**PAGE EXCERPT**
※ ※ ※

Wednesday, December 18, 2013

What Should People Know About You?

 I am very, very busy with college. There was a massive charity event last week, a paper due yesterday, another major paper about group dynamics, a case study test tomorrow and a final exam about cognitive issues and therapeutic care on Friday. Then 2 weeks off! yippee!

I am in something like survival mode.

I found one question for the paper I handed in today thought provoking. (and remarkable hard to separate myself from my past reality in order to answer it for marks). 

The topic was about the signs, stages and care of someone with Alzheimer's Disease or other dementias and the impact of the disorder on the family and individual. 

How would you answer this  final question ?

If you could not speak for yourself, what would you want the  people caring for you to know about you? (three points)

1)
2)
3)

So what do you think? Easy or Hard to answer?


4 comments:

Barb Polan said...

This is interesting: my daughter was diagnosed w type 1 diabetes just after 4th grade ended. For 5th grade, she had a brand-new teacher who asked each kid to make an about-me poster with 3 important pieces of information about him/herself. Millie belabored the project. She knew the 3 things right away, but the order bothered her. She loves horses and "loves" music; in truth, she is an exceptional singer and musician. On her poster, she buried having diabetes in the middle: (1) loves horses (2) has diabetes and (3) is a musician. Diabetes was in the middle because she didn't want her teacher to think it was so important, but she knew it was more important than being an afterthought at 3. Mine: (1) I am very independent, (2) I had a stroke and although I have lost some executive functioning skills, I am still smart and able to organize and coordinate things and (3) I love to laugh.

Elizabeth, John, Jack, and Luke said...

Well, since I've been there done that...it's easy now, but way more involved than 3bullet points. I had almost a year to prepare for my high risk brain surgery and while I had hoped it would go smoothly, I knew the risk that I may not be able to communicate my wishes afterwards. I made list after list of what my husband could do to honor my wishes in case I couldn't. We had many discussions about what I wanted under all kinds of different circumstances. Thankfully, I was able to communicate after and so my planning was not needed, but my list was long and detailed...way more than 1,2,3. If looked more like : if this, then I want that.

Rebecca Dutton said...

I don't know how I would answer this question.

Linda said...

Rebecca .. I think it is hard to answer too. There is so much about who we are now, who we were in the past, what we like and don't like, what are our values. How do you sum it all up?

※ ※ ※

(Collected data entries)
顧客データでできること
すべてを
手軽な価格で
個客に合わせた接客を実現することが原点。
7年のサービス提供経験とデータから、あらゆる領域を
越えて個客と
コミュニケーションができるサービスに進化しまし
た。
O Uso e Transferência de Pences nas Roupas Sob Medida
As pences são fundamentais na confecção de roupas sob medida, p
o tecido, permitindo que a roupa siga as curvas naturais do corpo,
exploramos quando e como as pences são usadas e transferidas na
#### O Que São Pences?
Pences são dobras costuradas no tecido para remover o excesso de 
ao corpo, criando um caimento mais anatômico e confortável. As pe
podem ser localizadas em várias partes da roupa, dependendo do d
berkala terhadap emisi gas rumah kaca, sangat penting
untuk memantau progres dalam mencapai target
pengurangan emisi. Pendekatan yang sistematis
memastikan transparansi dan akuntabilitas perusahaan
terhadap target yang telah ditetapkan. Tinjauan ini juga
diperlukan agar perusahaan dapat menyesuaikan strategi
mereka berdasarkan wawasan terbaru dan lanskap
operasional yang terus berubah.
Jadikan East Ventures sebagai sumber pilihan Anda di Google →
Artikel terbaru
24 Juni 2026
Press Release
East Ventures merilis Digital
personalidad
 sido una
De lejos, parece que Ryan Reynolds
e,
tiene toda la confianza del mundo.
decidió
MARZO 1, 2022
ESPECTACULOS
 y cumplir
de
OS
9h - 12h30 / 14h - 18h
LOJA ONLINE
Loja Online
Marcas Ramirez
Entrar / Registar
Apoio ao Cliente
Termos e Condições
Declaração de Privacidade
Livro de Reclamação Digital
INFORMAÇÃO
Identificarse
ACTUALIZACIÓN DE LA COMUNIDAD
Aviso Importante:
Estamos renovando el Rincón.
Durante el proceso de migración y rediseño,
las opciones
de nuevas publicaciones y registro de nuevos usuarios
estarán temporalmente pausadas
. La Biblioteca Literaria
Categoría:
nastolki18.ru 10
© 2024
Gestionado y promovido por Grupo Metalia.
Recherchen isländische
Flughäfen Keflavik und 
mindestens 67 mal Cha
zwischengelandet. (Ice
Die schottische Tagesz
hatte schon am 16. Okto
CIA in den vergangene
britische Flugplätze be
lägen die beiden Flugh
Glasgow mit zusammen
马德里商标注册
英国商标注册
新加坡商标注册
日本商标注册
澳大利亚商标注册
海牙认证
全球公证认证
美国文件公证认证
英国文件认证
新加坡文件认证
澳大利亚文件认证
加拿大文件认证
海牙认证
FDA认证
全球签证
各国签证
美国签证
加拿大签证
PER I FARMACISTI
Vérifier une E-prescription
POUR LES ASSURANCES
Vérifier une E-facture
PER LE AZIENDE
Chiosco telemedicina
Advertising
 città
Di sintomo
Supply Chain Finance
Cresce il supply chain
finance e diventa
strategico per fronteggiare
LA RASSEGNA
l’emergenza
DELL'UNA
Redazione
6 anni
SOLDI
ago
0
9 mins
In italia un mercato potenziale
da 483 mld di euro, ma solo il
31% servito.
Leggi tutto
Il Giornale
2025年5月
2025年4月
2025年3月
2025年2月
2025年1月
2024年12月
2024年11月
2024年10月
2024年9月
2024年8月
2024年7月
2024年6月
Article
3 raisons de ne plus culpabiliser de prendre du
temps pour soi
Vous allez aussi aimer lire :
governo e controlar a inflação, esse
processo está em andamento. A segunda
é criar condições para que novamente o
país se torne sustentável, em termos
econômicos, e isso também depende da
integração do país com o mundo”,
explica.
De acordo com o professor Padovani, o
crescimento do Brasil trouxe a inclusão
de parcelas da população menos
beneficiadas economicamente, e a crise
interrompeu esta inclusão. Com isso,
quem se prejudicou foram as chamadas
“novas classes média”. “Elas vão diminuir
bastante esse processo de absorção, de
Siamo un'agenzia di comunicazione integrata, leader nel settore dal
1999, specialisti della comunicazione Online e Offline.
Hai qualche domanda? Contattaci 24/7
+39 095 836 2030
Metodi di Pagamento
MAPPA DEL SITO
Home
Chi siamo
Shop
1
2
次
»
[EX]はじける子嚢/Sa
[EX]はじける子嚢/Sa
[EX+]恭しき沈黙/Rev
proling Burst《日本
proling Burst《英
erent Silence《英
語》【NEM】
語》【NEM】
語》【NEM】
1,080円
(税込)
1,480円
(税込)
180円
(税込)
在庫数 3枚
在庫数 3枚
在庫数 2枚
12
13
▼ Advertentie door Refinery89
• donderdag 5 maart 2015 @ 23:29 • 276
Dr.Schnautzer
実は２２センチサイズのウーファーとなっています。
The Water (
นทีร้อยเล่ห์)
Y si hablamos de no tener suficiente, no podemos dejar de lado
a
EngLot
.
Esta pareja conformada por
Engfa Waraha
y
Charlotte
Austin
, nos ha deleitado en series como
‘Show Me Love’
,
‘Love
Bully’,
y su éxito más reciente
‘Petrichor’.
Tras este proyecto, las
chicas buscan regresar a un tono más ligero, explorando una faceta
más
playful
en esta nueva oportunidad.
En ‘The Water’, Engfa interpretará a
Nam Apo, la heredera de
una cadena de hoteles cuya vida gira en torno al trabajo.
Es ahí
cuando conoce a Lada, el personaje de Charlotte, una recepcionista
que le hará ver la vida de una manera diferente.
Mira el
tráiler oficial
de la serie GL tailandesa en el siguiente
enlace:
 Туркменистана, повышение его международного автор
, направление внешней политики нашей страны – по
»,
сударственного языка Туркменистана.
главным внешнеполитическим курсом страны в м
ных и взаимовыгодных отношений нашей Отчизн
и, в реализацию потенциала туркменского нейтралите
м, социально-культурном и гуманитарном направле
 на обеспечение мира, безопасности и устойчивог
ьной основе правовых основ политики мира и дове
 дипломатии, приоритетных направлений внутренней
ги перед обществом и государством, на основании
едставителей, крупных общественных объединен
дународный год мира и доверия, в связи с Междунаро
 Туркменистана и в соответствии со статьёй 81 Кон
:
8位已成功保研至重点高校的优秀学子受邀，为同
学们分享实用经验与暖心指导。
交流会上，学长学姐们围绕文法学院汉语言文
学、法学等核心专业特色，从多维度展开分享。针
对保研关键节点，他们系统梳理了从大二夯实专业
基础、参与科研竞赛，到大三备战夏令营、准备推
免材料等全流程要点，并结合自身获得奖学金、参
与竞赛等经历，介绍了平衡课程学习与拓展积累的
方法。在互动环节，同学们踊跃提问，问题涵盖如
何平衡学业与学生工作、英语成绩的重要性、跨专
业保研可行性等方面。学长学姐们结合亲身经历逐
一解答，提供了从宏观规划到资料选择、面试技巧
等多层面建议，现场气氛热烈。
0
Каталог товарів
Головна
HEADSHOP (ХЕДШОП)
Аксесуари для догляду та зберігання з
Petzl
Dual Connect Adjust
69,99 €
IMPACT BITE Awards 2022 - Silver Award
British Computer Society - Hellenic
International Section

※ ※ ※

**ABOUT THIS EXERCISE**
Output the portion of the blog post from "The topic was" to "Hard to answer?", reproducing it word for word.

**YOUR RESPONSE**
The topic was about the signs, stages and care of someone with Alzheimer's Disease or other dementias and the impact of the disorder on the family and individual. 

How would you answer this  final question ?

If you could not speak for yourself, what would you want the  people caring for you to know about you? (three points)

1)
2)
3)

So what do you think? Easy or Hard to answer?